> **Task to carry out**: Starting with the line that contains "# Tabla de contenidos" and stopping after the line that contains "## Descripción", return each line below exactly as written, with no others.

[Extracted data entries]
+ + +

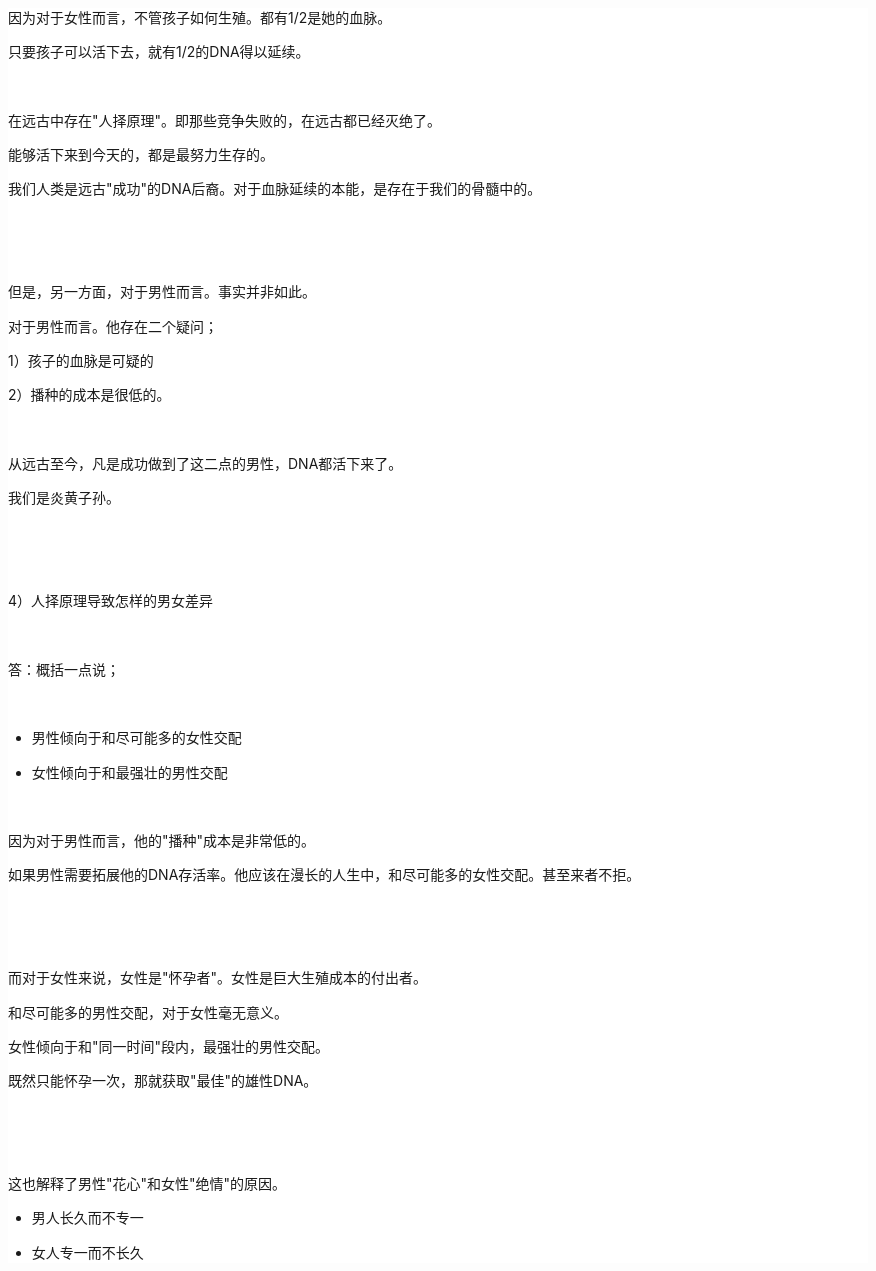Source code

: 因为对于女性而言，不管孩子如何生殖。都有1/2是她的血脉。

只要孩子可以活下去，就有1/2的DNA得以延续。

 

在远古中存在"人择原理"。即那些竞争失败的，在远古都已经灭绝了。

能够活下来到今天的，都是最努力生存的。

我们人类是远古"成功"的DNA后裔。对于血脉延续的本能，是存在于我们的骨髓中的。

 

 

但是，另一方面，对于男性而言。事实并非如此。

对于男性而言。他存在二个疑问；

1）孩子的血脉是可疑的

2）播种的成本是很低的。

 

从远古至今，凡是成功做到了这二点的男性，DNA都活下来了。

我们是炎黄子孙。

 

 

4）人择原理导致怎样的男女差异

 

答：概括一点说；

 

-   男性倾向于和尽可能多的女性交配

-   女性倾向于和最强壮的男性交配

 

因为对于男性而言，他的"播种"成本是非常低的。

如果男性需要拓展他的DNA存活率。他应该在漫长的人生中，和尽可能多的女性交配。甚至来者不拒。

 

 

而对于女性来说，女性是"怀孕者"。女性是巨大生殖成本的付出者。

和尽可能多的男性交配，对于女性毫无意义。

女性倾向于和"同一时间"段内，最强壮的男性交配。

既然只能怀孕一次，那就获取"最佳"的雄性DNA。

 

 

这也解释了男性"花心"和女性"绝情"的原因。

-   男人长久而不专一

-   女人专一而不长久
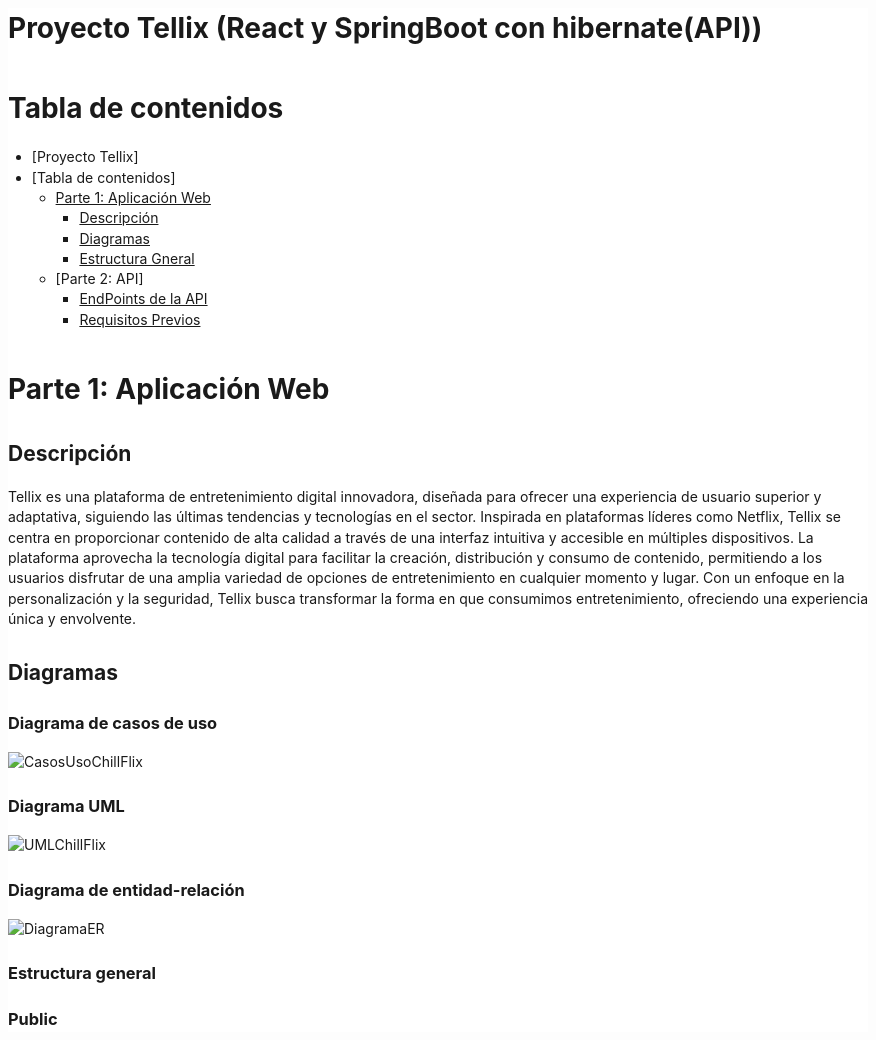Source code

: # Proyecto Tellix (React y SpringBoot con hibernate(API))

# Tabla de contenidos

- [Proyecto Tellix]
- [Tabla de contenidos]
  - [Parte 1: Aplicación Web](#parte-1:-aplicación-web)
    - [Descripción](#descripción)
    - [Diagramas](#diagramas)
    - [Estructura Gneral](#estructura-general)
  - [Parte 2: API]
    - [EndPoints de la API](#endpoints-de-la-api)
    - [Requisitos Previos](#requisitos-previo)

# Parte 1: Aplicación Web

## Descripción

Tellix es una plataforma de entretenimiento digital innovadora, diseñada para ofrecer una experiencia de usuario superior y adaptativa, siguiendo las últimas tendencias y tecnologías en el sector. Inspirada en plataformas líderes como Netflix, Tellix se centra en proporcionar contenido de alta calidad a través de una interfaz intuitiva y accesible en múltiples dispositivos. La plataforma aprovecha la tecnología digital para facilitar la creación, distribución y consumo de contenido, permitiendo a los usuarios disfrutar de una amplia variedad de opciones de entretenimiento en cualquier momento y lugar. Con un enfoque en la personalización y la seguridad, Tellix busca transformar la forma en que consumimos entretenimiento, ofreciendo una experiencia única y envolvente.

## Diagramas

### Diagrama de casos de uso

![CasosUsoChillFlix](https://hackmd.io/_uploads/B1ppzJ_Q0.png)

### Diagrama UML

![UMLChillFlix](https://hackmd.io/_uploads/rkSymy_mC.png)

### Diagrama de entidad-relación

![DiagramaER](https://hackmd.io/_uploads/rytRzJOQR.png)

### Estructura general

### Public
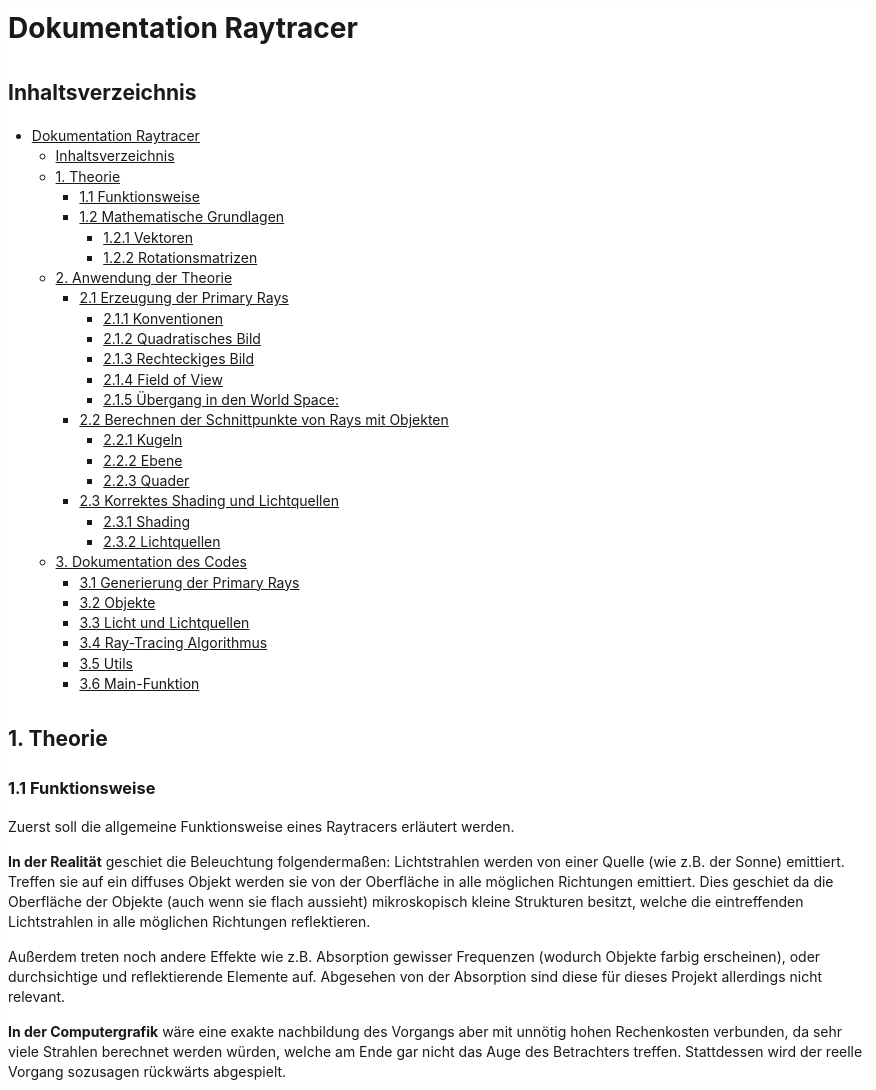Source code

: # Dokumentation Raytracer

## Inhaltsverzeichnis
- [Dokumentation Raytracer](#dokumentation-raytracer)
  - [Inhaltsverzeichnis](#inhaltsverzeichnis)
  - [1. Theorie](#1-theorie)
    - [1.1 Funktionsweise](#11-funktionsweise)
    - [1.2 Mathematische Grundlagen](#12-mathematische-grundlagen)
      - [1.2.1 Vektoren](#121-vektoren)
      - [1.2.2 Rotationsmatrizen](#122-rotationsmatrizen)
  - [2. Anwendung der Theorie](#2-anwendung-der-theorie)
    - [2.1 Erzeugung der Primary Rays](#21-erzeugung-der-primary-rays)
      - [2.1.1 Konventionen](#211-konventionen)
      - [2.1.2 Quadratisches Bild](#212-quadratisches-bild)
      - [2.1.3 Rechteckiges Bild](#213-rechteckiges-bild)
      - [2.1.4 Field of View](#214-field-of-view)
      - [2.1.5 Übergang in den World Space:](#215-übergang-in-den-world-space)
    - [2.2 Berechnen der Schnittpunkte von Rays mit Objekten](#22-berechnen-der-schnittpunkte-von-rays-mit-objekten)
      - [2.2.1 Kugeln](#221-kugeln)
      - [2.2.2 Ebene](#222-ebene)
      - [2.2.3 Quader](#223-quader)
    - [2.3 Korrektes Shading und Lichtquellen](#23-korrektes-shading-und-lichtquellen)
      - [2.3.1 Shading](#231-shading)
      - [2.3.2 Lichtquellen](#232-lichtquellen)
  - [3. Dokumentation des Codes](#3-dokumentation-des-codes)
    - [3.1 Generierung der Primary Rays](#31-generierung-der-primary-rays)
    - [3.2 Objekte](#32-objekte)
    - [3.3 Licht und Lichtquellen](#33-licht-und-lichtquellen)
    - [3.4 Ray-Tracing Algorithmus](#34-ray-tracing-algorithmus)
    - [3.5 Utils](#35-utils)
    - [3.6 Main-Funktion](#36-main-funktion)

## 1. Theorie
### 1.1 Funktionsweise
Zuerst soll die allgemeine Funktionsweise eines Raytracers erläutert werden.

**In der Realität** geschiet die Beleuchtung folgendermaßen:
Lichtstrahlen werden von einer Quelle (wie z.B. der Sonne) emittiert. Treffen sie auf ein diffuses Objekt werden sie von der Oberfläche in alle möglichen Richtungen emittiert. Dies geschiet da die Oberfläche der Objekte (auch wenn sie flach aussieht) mikroskopisch kleine Strukturen besitzt, welche die eintreffenden Lichtstrahlen in alle möglichen Richtungen reflektieren.

Außerdem treten noch andere Effekte wie z.B. Absorption gewisser Frequenzen (wodurch Objekte farbig erscheinen), oder durchsichtige und reflektierende Elemente auf. Abgesehen von der Absorption sind diese für dieses Projekt allerdings nicht relevant.

**In der Computergrafik** wäre eine exakte nachbildung des Vorgangs aber mit unnötig hohen Rechenkosten verbunden, da sehr viele Strahlen berechnet werden würden, welche am Ende gar nicht das Auge des Betrachters treffen. Stattdessen wird der reelle Vorgang sozusagen rückwärts abgespielt.
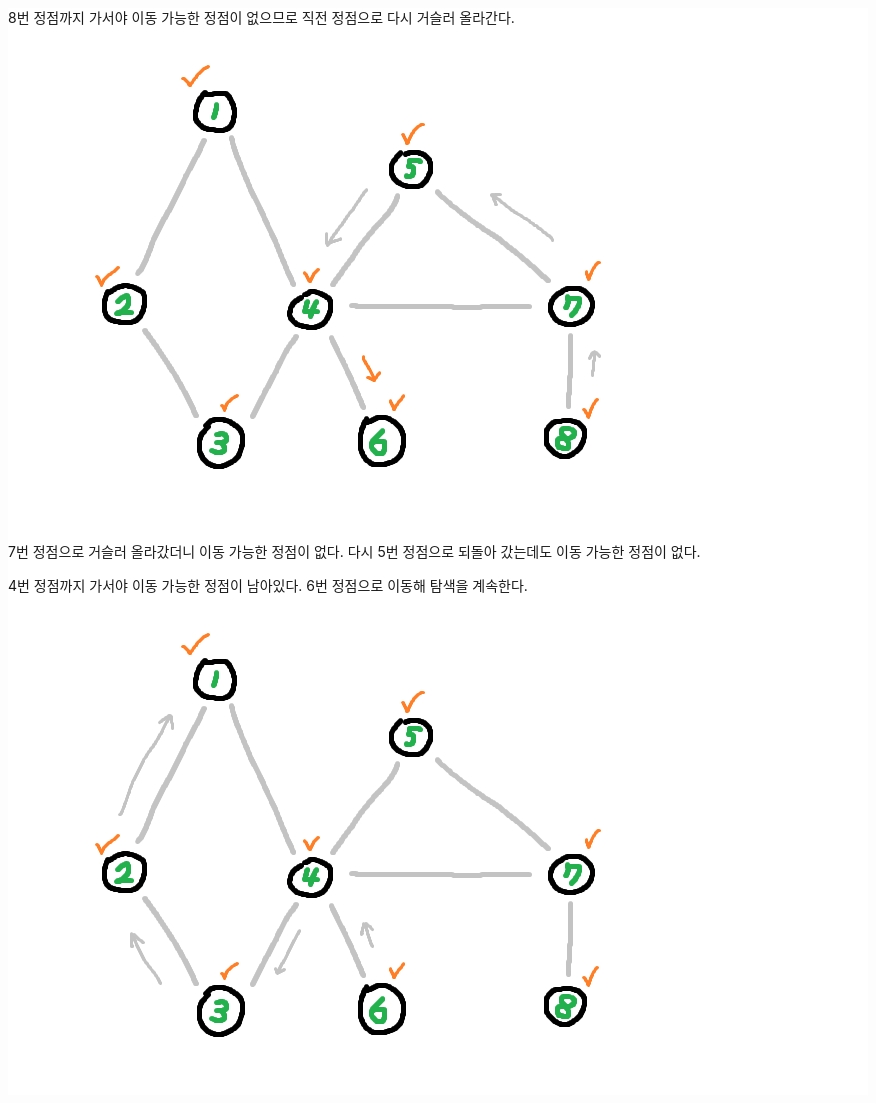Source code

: 8번 정점까지 가서야 이동 가능한 정점이 없으므로 직전 정점으로 다시 거슬러 올라간다.

![dfs_8](/assets/images/algorithm/dfs_8.png)

7번 정점으로 거슬러 올라갔더니 이동 가능한 정점이 없다. 다시 5번 정점으로 되돌아 갔는데도 이동 가능한 정점이 없다.

4번 정점까지 가서야 이동 가능한 정점이 남아있다. 6번 정점으로 이동해 탐색을 계속한다.

![dfs_9](/assets/images/algorithm/dfs_9.png)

+ + +

> **Result of the exercise**:
# Tabla de contenidos

- [Proyecto Tellix]
- [Tabla de contenidos]
  - [Parte 1: Aplicación Web](#parte-1:-aplicación-web)
    - [Descripción](#descripción)
    - [Diagramas](#diagramas)
    - [Estructura Gneral](#estructura-general)
  - [Parte 2: API]
    - [EndPoints de la API](#endpoints-de-la-api)
    - [Requisitos Previos](#requisitos-previo)

# Parte 1: Aplicación Web

## Descripción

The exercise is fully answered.